**Problem details:**
Word for word, reproduce every line of the data below.

Entries taken from a collection
::::::
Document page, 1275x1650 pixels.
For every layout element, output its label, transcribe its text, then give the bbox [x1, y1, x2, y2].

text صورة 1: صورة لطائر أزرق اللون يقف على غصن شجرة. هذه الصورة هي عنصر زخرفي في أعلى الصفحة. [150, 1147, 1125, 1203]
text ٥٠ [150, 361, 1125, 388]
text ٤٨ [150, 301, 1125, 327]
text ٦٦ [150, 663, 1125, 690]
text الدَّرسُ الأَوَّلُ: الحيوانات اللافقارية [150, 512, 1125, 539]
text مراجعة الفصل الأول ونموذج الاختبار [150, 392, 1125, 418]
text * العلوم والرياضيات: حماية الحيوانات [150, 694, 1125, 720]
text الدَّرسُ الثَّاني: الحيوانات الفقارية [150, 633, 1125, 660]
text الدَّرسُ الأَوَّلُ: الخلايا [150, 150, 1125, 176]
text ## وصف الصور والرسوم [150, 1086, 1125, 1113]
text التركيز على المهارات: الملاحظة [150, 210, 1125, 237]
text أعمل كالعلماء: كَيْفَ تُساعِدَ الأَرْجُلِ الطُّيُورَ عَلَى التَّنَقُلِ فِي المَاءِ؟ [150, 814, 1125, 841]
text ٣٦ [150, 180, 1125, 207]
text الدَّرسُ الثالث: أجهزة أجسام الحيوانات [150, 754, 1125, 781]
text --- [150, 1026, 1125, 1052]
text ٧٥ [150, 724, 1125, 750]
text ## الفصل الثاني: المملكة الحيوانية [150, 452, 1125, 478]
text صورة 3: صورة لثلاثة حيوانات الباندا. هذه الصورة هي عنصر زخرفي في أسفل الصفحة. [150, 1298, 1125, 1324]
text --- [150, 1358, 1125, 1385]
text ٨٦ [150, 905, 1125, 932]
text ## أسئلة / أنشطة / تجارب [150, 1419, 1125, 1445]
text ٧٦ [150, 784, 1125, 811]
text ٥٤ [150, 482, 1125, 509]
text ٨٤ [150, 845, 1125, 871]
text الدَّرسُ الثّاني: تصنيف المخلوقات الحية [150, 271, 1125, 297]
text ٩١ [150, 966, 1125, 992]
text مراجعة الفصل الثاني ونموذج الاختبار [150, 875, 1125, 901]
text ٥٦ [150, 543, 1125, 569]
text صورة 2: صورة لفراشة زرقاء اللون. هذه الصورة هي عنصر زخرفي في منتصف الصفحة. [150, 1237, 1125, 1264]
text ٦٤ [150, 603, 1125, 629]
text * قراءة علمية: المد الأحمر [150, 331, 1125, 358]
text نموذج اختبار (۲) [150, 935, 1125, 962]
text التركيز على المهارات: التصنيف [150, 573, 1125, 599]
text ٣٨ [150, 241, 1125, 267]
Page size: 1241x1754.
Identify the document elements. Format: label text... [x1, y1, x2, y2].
::::::
**Output of the exercise:**
Document page, 1275x1650 pixels.
For every layout element, output its label, transcribe its text, then give the bbox [x1, y1, x2, y2].

text صورة 1: صورة لطائر أزرق اللون يقف على غصن شجرة. هذه الصورة هي عنصر زخرفي في أعلى الصفحة. [150, 1147, 1125, 1203]
text ٥٠ [150, 361, 1125, 388]
text ٤٨ [150, 301, 1125, 327]
text ٦٦ [150, 663, 1125, 690]
text الدَّرسُ الأَوَّلُ: الحيوانات اللافقارية [150, 512, 1125, 539]
text مراجعة الفصل الأول ونموذج الاختبار [150, 392, 1125, 418]
text * العلوم والرياضيات: حماية الحيوانات [150, 694, 1125, 720]
text الدَّرسُ الثَّاني: الحيوانات الفقارية [150, 633, 1125, 660]
text الدَّرسُ الأَوَّلُ: الخلايا [150, 150, 1125, 176]
text ## وصف الصور والرسوم [150, 1086, 1125, 1113]
text التركيز على المهارات: الملاحظة [150, 210, 1125, 237]
text أعمل كالعلماء: كَيْفَ تُساعِدَ الأَرْجُلِ الطُّيُورَ عَلَى التَّنَقُلِ فِي المَاءِ؟ [150, 814, 1125, 841]
text ٣٦ [150, 180, 1125, 207]
text الدَّرسُ الثالث: أجهزة أجسام الحيوانات [150, 754, 1125, 781]
text --- [150, 1026, 1125, 1052]
text ٧٥ [150, 724, 1125, 750]
text ## الفصل الثاني: المملكة الحيوانية [150, 452, 1125, 478]
text صورة 3: صورة لثلاثة حيوانات الباندا. هذه الصورة هي عنصر زخرفي في أسفل الصفحة. [150, 1298, 1125, 1324]
text --- [150, 1358, 1125, 1385]
text ٨٦ [150, 905, 1125, 932]
text ## أسئلة / أنشطة / تجارب [150, 1419, 1125, 1445]
text ٧٦ [150, 784, 1125, 811]
text ٥٤ [150, 482, 1125, 509]
text ٨٤ [150, 845, 1125, 871]
text الدَّرسُ الثّاني: تصنيف المخلوقات الحية [150, 271, 1125, 297]
text ٩١ [150, 966, 1125, 992]
text مراجعة الفصل الثاني ونموذج الاختبار [150, 875, 1125, 901]
text ٥٦ [150, 543, 1125, 569]
text صورة 2: صورة لفراشة زرقاء اللون. هذه الصورة هي عنصر زخرفي في منتصف الصفحة. [150, 1237, 1125, 1264]
text ٦٤ [150, 603, 1125, 629]
text * قراءة علمية: المد الأحمر [150, 331, 1125, 358]
text نموذج اختبار (۲) [150, 935, 1125, 962]
text التركيز على المهارات: التصنيف [150, 573, 1125, 599]
text ٣٨ [150, 241, 1125, 267]
Page size: 1241x1754.
Identify the document elements. Format: label text... [x1, y1, x2, y2].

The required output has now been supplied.